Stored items
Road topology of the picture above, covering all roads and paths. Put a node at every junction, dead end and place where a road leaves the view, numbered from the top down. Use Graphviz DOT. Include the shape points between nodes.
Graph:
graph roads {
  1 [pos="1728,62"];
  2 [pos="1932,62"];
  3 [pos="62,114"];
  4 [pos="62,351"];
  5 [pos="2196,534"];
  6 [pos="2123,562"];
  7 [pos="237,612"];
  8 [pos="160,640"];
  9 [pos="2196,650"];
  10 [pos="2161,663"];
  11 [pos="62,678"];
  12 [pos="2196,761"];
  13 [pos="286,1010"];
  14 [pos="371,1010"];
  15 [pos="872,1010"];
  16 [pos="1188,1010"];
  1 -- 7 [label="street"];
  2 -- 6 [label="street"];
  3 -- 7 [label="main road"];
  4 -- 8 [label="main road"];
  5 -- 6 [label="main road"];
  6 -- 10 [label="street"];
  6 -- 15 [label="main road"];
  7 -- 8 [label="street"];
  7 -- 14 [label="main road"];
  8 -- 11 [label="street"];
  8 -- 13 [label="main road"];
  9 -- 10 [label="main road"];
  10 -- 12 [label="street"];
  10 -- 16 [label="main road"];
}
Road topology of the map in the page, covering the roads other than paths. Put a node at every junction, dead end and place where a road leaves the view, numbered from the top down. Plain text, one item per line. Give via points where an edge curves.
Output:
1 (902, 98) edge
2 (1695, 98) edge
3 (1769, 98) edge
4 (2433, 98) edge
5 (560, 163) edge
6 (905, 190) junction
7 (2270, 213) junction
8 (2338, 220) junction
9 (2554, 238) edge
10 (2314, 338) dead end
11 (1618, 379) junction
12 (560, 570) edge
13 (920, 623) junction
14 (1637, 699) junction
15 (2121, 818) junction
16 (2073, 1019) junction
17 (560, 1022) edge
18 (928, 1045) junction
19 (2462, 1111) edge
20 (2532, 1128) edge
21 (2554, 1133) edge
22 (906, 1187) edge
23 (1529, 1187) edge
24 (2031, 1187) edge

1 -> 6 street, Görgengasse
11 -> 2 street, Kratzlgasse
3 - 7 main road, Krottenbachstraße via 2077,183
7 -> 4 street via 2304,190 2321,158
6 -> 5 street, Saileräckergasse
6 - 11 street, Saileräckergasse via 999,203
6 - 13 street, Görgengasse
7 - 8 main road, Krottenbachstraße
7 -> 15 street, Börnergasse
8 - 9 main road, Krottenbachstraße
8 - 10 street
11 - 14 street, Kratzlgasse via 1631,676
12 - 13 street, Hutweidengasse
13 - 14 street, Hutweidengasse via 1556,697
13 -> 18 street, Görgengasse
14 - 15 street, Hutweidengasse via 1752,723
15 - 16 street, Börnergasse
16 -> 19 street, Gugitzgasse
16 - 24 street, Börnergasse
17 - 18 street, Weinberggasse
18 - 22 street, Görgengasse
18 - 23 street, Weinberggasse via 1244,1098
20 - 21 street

What is expected -> Which lines above include the word "every"? Return each one.

Answer for the task ->
Road topology of the picture above, covering all roads and paths. Put a node at every junction, dead end and place where a road leaves the view, numbered from the top down. Use Graphviz DOT. Include the shape points between nodes.
Road topology of the map in the page, covering the roads other than paths. Put a node at every junction, dead end and place where a road leaves the view, numbered from the top down. Plain text, one item per line. Give via points where an edge curves.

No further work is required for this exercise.